Dataset entries:
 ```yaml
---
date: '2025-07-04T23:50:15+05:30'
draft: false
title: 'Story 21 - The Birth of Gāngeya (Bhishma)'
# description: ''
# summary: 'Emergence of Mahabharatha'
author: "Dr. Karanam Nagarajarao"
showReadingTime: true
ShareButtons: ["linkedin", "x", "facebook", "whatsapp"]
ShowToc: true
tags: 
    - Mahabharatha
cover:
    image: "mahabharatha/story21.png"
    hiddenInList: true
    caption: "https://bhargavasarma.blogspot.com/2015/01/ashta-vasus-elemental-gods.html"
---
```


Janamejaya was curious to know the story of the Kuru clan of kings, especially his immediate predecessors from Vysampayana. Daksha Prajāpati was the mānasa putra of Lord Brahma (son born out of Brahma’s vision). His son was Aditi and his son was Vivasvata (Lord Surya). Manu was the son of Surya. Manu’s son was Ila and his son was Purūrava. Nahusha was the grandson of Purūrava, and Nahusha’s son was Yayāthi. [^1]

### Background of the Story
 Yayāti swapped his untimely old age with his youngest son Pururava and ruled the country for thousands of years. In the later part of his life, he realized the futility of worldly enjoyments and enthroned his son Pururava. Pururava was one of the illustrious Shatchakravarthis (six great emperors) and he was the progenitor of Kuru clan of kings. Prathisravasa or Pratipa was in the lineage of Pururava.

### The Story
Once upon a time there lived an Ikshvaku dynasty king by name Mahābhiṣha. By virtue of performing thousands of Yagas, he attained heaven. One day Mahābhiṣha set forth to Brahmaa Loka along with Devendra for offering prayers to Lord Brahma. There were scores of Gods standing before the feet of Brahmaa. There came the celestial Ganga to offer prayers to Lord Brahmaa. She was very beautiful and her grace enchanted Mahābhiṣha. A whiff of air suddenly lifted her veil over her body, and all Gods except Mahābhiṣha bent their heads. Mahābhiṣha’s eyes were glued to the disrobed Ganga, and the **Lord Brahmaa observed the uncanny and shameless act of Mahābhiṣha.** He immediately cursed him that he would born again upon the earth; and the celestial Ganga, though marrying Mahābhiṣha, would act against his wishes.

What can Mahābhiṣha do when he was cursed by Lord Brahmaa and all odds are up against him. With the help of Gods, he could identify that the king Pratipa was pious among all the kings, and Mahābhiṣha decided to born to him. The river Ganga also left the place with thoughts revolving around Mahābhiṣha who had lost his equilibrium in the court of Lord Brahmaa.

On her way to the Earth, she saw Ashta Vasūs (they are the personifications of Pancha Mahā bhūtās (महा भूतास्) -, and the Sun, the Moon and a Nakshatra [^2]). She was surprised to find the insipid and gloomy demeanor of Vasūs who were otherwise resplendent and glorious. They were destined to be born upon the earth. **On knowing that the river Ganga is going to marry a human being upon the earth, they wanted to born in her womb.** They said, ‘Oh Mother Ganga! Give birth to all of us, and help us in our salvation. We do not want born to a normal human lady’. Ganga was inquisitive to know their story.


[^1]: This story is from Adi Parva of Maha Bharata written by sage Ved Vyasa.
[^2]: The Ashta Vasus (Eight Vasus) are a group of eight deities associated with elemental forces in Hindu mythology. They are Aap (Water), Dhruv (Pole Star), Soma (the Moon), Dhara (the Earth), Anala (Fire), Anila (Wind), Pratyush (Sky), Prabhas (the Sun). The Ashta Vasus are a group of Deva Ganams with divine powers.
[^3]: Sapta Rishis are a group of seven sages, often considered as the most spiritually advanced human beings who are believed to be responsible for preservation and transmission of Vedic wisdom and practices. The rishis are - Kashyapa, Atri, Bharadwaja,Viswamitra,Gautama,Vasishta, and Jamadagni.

What is being asked -
An exact repeat of all the entries above is required.

Exercise result -
 ```yaml
---
date: '2025-07-04T23:50:15+05:30'
draft: false
title: 'Story 21 - The Birth of Gāngeya (Bhishma)'
# description: ''
# summary: 'Emergence of Mahabharatha'
author: "Dr. Karanam Nagarajarao"
showReadingTime: true
ShareButtons: ["linkedin", "x", "facebook", "whatsapp"]
ShowToc: true
tags: 
    - Mahabharatha
cover:
    image: "mahabharatha/story21.png"
    hiddenInList: true
    caption: "https://bhargavasarma.blogspot.com/2015/01/ashta-vasus-elemental-gods.html"
---
```


Janamejaya was curious to know the story of the Kuru clan of kings, especially his immediate predecessors from Vysampayana. Daksha Prajāpati was the mānasa putra of Lord Brahma (son born out of Brahma’s vision). His son was Aditi and his son was Vivasvata (Lord Surya). Manu was the son of Surya. Manu’s son was Ila and his son was Purūrava. Nahusha was the grandson of Purūrava, and Nahusha’s son was Yayāthi. [^1]

### Background of the Story
 Yayāti swapped his untimely old age with his youngest son Pururava and ruled the country for thousands of years. In the later part of his life, he realized the futility of worldly enjoyments and enthroned his son Pururava. Pururava was one of the illustrious Shatchakravarthis (six great emperors) and he was the progenitor of Kuru clan of kings. Prathisravasa or Pratipa was in the lineage of Pururava.

### The Story
Once upon a time there lived an Ikshvaku dynasty king by name Mahābhiṣha. By virtue of performing thousands of Yagas, he attained heaven. One day Mahābhiṣha set forth to Brahmaa Loka along with Devendra for offering prayers to Lord Brahma. There were scores of Gods standing before the feet of Brahmaa. There came the celestial Ganga to offer prayers to Lord Brahmaa. She was very beautiful and her grace enchanted Mahābhiṣha. A whiff of air suddenly lifted her veil over her body, and all Gods except Mahābhiṣha bent their heads. Mahābhiṣha’s eyes were glued to the disrobed Ganga, and the **Lord Brahmaa observed the uncanny and shameless act of Mahābhiṣha.** He immediately cursed him that he would born again upon the earth; and the celestial Ganga, though marrying Mahābhiṣha, would act against his wishes.

What can Mahābhiṣha do when he was cursed by Lord Brahmaa and all odds are up against him. With the help of Gods, he could identify that the king Pratipa was pious among all the kings, and Mahābhiṣha decided to born to him. The river Ganga also left the place with thoughts revolving around Mahābhiṣha who had lost his equilibrium in the court of Lord Brahmaa.

On her way to the Earth, she saw Ashta Vasūs (they are the personifications of Pancha Mahā bhūtās (महा भूतास्) -, and the Sun, the Moon and a Nakshatra [^2]). She was surprised to find the insipid and gloomy demeanor of Vasūs who were otherwise resplendent and glorious. They were destined to be born upon the earth. **On knowing that the river Ganga is going to marry a human being upon the earth, they wanted to born in her womb.** They said, ‘Oh Mother Ganga! Give birth to all of us, and help us in our salvation. We do not want born to a normal human lady’. Ganga was inquisitive to know their story.


[^1]: This story is from Adi Parva of Maha Bharata written by sage Ved Vyasa.
[^2]: The Ashta Vasus (Eight Vasus) are a group of eight deities associated with elemental forces in Hindu mythology. They are Aap (Water), Dhruv (Pole Star), Soma (the Moon), Dhara (the Earth), Anala (Fire), Anila (Wind), Pratyush (Sky), Prabhas (the Sun). The Ashta Vasus are a group of Deva Ganams with divine powers.
[^3]: Sapta Rishis are a group of seven sages, often considered as the most spiritually advanced human beings who are believed to be responsible for preservation and transmission of Vedic wisdom and practices. The rishis are - Kashyapa, Atri, Bharadwaja,Viswamitra,Gautama,Vasishta, and Jamadagni.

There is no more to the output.